Getting the Rights Back: The First Step for Reproductive Physiology of Mammals

Keith Schillo wrote Reproductive Physiology of Mammals: From Farm to Field and Beyond, working with Publisher Del Mar Thomson. With the acquisition and recent changes at Cengage Learning, Schillo’s book was discontinued from print, a fact that he didn’t even realize until he went to order the book for his Fall 2018 class.

Keith and I met as we discussed options, we used what was then a new tool by the Authors Alliance to see what his options and rights were as the original author of this book. I had a video conference with Alexis Clifton and Allison Brown at SUNY OER Services to try to learn as much as I could about rights reversion and what we need to say (or not say) to the publisher to maximize our chances of obtaining the copyright with the book. 

In the end, however, Schillo just needed to ask the right person at Cengage for the rights to the book, and they started a 6-week process of communications, emails, and finally the paperwork so that Keith officially owns his own work again.

Next Step: Printing and Distribution

When they returned the rights to Keith, they also gave him the PDF of his book. While Keith was happy as a first step to upload that PDF to Blackboard for all of his students to have this semester, he went an extra step further and contacted his future class, told them about his plans, and asked what they would prefer. Enough of the class said they would prefer a low-cost printed version of the book that we decided to get a paperback version printed to be available at the bookstore. This has been one of my tips for faculty all along, make sure you give your students options.

In my last post about Lenore Horowitz’ publishing journey for Programming for Problem Solving, I wrote about how LuLu.com made for a great publishing experience, so it won’t surprise anyone who knows me that I turned to them again to print. We decided to go with a black and white version of the book, knowing that if students needed to see the images in color, they would have the full-color version available online.

Working With the Bookstore

SUNY Oneonta has an independent bookstore, owned by an alum of the college who has been working with the campus community for decades. While many of us in the OER community around SUNY talk about the need to partner with the bookstore, I feel a strong responsibility and pressure to be a good partner to both the students and the bookstore. The manager has to set a price on the book based on his ability to get the book, shipping costs, guessing how many students will actually buy it, and also think about what will happen if he is left over with extra stock. As a specialty print on demand book, extra copies at the end of the semester won’t have any retail value and he can’t return it to the publisher. We came up with an arrangement and a price that we think is fair to the students, fair to the store, and gives us flexibility for the future.

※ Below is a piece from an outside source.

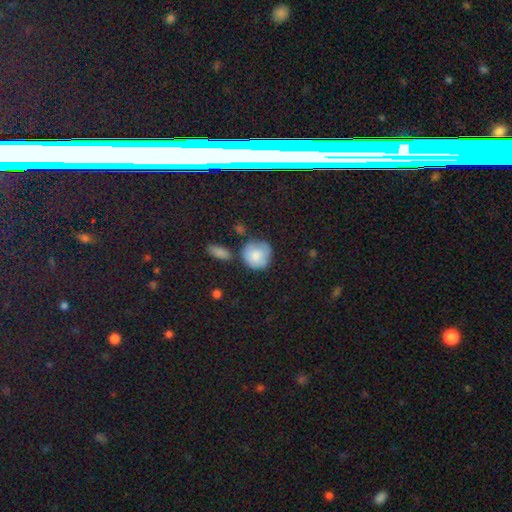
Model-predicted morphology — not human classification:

One of the most productive things that came out of our conversations was a standard way that OER books and course packs will be labeled in the bookstore’s system. All OER courses will be labeled like this at the bookstore. 

OER / FREE DIGITAL ACCESS FROM TEACHER OR PURCHASE PRINTED COPY BELOW Required

REPRODUCTIVE PHYSIOLOGY OF MAMMALS: FROM FARM TO FIELD AND BEYOND Optional

This helps the bookstore educate students about their options when they come in, and also helps the bookstore mark books in their catalog that they may want to keep a lower inventory knowing that students will have a variety of options available to them.

What comes next?

While there is still a traditional copyright on the first edition of Schillo’s book, he has plans to publish the 2nd edition and share it with an open license. He will be applying for funds through SUNY with several distinct goals:

He hopes to convert the book into Pressbooks so that it will be available as a web book, EPUB, MOBI, do the layout for his future Print PDFs, and be available for easy sharing among the open community. Creating the book in an accessible format will be a large undertaking because of its size (450 pages) and the large number of objects, figures, and diagrams (over 300). In addition to the reformatting, he hopes to add two additional chapters to the book and create original internet objects, manipulatives, and self-checks for students to make the ebook version an interactive experience for students.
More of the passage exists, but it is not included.